Au départ, j'étais plutôt favorable à l'auto-entreprenariat puis, avec le recul, mon regard est beaucoup plus mitigé.

Notre structure est une SARL et nous sommes régulièrement en concurrence avec des auto-entrepreneurs sur des projets e-commerce depuis quelques temps.
Bien entendu, tous les auto-entrepreneurs ne sont pas à mettre dans le même panier et les lignes qui vont suivre concernent une partie de ces nouveaux venus sur le marché.

Vendre en ligne, c'est d'abord vendre. Une boutique e-commerce ne se construit pas comme un simple site vitrine et je suis souvent étonné de voir certains concurrents sans aucune référence e-commerce se considérer comme "experts".

Pourquoi tant de haine allez-vous me dire ? Perdre un marché est toujours rageant mais ce n'est finalement pas le coeur du problème.
De nombreux auto-entrepreneurs finissent par disparaitre et laissent leurs clients à l'abandon. Pourquoi ? Les charges les rattrapent un jour mais il est trop tard.
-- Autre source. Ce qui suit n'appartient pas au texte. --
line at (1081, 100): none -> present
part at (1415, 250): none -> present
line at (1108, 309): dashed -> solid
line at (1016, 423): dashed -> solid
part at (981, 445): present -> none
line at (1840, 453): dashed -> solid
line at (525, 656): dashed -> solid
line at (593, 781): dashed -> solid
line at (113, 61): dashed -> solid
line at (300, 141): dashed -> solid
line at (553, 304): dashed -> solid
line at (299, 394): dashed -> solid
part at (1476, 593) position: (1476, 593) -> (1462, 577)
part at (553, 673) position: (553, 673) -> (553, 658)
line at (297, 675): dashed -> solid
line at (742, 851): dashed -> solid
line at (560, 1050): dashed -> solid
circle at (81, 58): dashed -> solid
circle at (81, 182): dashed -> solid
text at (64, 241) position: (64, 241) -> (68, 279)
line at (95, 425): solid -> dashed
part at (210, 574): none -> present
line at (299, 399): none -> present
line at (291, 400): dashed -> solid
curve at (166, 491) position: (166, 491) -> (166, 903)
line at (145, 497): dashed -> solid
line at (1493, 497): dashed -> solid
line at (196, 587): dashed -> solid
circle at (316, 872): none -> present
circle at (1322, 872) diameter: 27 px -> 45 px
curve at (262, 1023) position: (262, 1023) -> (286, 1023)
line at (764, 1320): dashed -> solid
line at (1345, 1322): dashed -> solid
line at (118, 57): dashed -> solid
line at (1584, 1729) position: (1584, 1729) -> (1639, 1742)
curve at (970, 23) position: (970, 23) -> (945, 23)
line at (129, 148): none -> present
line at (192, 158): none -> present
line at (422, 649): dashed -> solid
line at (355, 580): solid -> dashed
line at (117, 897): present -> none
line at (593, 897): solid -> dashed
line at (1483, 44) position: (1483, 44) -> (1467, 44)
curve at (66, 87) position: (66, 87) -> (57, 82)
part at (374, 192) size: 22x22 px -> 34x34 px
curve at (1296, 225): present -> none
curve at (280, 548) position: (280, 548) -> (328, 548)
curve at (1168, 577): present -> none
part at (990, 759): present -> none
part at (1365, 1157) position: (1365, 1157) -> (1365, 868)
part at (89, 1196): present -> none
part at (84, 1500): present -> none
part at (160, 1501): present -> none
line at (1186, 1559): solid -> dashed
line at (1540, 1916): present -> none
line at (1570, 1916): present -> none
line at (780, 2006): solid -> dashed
Le marché est cassé et un nouvel arrivant reprendra le flambeau.

Attention, un auto-entrepreneur peut-être quelqu'un de sérieux mais celui-ci pense probablement la même chose que moi.
Ce statut, séducteur au premier abord, ouvre la porte à des dérives dangereuses pour tous.

Payer une prestation moitié prix sans retour sur investissement est-il judicieux ? C'est pourtant ce qui arrive dans de très nombreux cas.
Les 2000 ou 3000 euros nécessaires à la création seraient très vite rentabilisés.
C'est à nous de trouver les solutions pour apporter cette compréhension à nos clients.

Si seulement nous pouvions obtenir des étoiles comme dans la restauration ou un label "qualité".